The alarm coming out from China is nothing new. This week, three-state backed organizations reiterated China’s position towards crypto, highlighting the risks associated with crypto investments. ‘Mr. Li’ (who was unwilling to give his real name) highlighted that users in China can still purchase Bitcoin or Ethereum by sending money to non-Chinese exchanges through the bank.
Chinese regulators have not made owning Bitcoin or other cryptos illegal; still, they are suspicious of money laundering and scams facilitated by Bitcoin or other non-governmental-issued payments. What’s more, China’s adherence to blockchain technology is somewhat divergent from their global perception which shuns crypto. Thus, confusion often arises when discussing cryptocurrencies or blockchain.
In retrospect, the Chinese government is building a regulatory framework to implement blockchain or crypto harmlessly. As a result, in 2020, China launched a Blockchain-Based Service Network (BSN) to grasp the technological advancements in digital currencies. Additionally, crypto is embedded into the Chinese culture, with most of the hashing power deriving from Chinese miners. Reports on mining in China have occurred in the past; however, they were reframed by media outlets as mining migrated to other provinces where green mining was possible, despite a ban in the Inner Mongolia region.
On the Flipside
- Regulatory actions are demanded to increase institutional trust and decrease Bitcoin’s volatility.
- Investors are exchanging Bitcoin for gold to protect their assets in the wake of high price volatility.
- The announcement has never impaired trading crypto, as exchanges still accept the Chinese currency.
The Chinese Message Was Due
A market correction was due to occur after the cryptocurrency market experienced several prolific months in green. Meltem Demirors, from CoinShares highlighted the correction is “healthy,” and a pullback is normal in cryptocurrencies, reiterating the heightened volatility to which investors are already acclimated. The price of Bitcoin plunged below $40,000 as it dipped more than 40% from its all-time high.
Bitcoin’s and altcoins rally formed concerns from regulatory bodies in China and across the world.
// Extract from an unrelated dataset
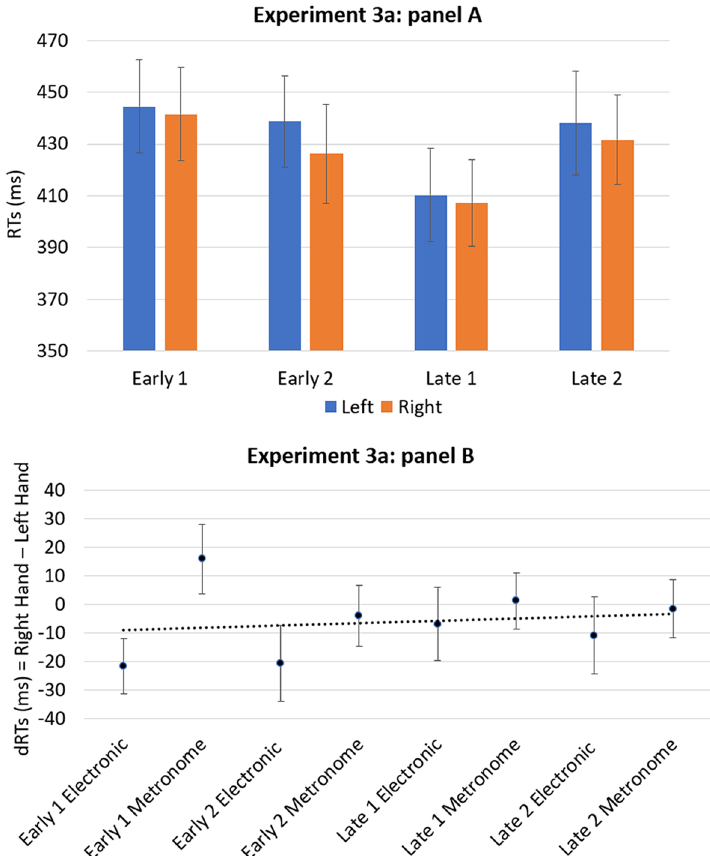
Figure 3. The panel ( A ) shows the mean of response times of the left and right hands for the four onset timing of the target (early 1, early 2, late 1, late 2). The panel ( B ) shows the mean dRTs (right key–left key) for each condition of the target. Positive differences indicate faster left-key responses; negative differences indicate faster right-key responses. Errors bars indicate standard error of the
While the Chinese announcement is understandable given cryptocurrency’s ability to retain relative anonymity, it brings forth new questions regarding regulatory acceptance in the crypto market. Thus, China’s “ban” is nothing but a regulatory measure, which has been experienced previously in the market when Turkey and India denounced the use of cryptocurrencies.
In an article from Business Insider, the author emphasizes that a “ban on crypto” is impossible because cryptocurrencies are a “piece of code”. Although they are perceived as an asset, fundamentally, they have no value nor liquidity. On top of that, regulatory measures are set to protect the existing financial market from a disrupting technology. Elon Musk’s ability to influence the price of Bitcoin or DogeCoin is the exact reason why governments are enacting regulatory measures.
Heightened volatility adds value to Bitcoin and other digital assets as a Bitcoin or cryptocurrency price is dictated by external factors such as news or speculation. Its value is dictated by demand in the market, and regulatory measures aim to mandate its volatility to protect retail investors.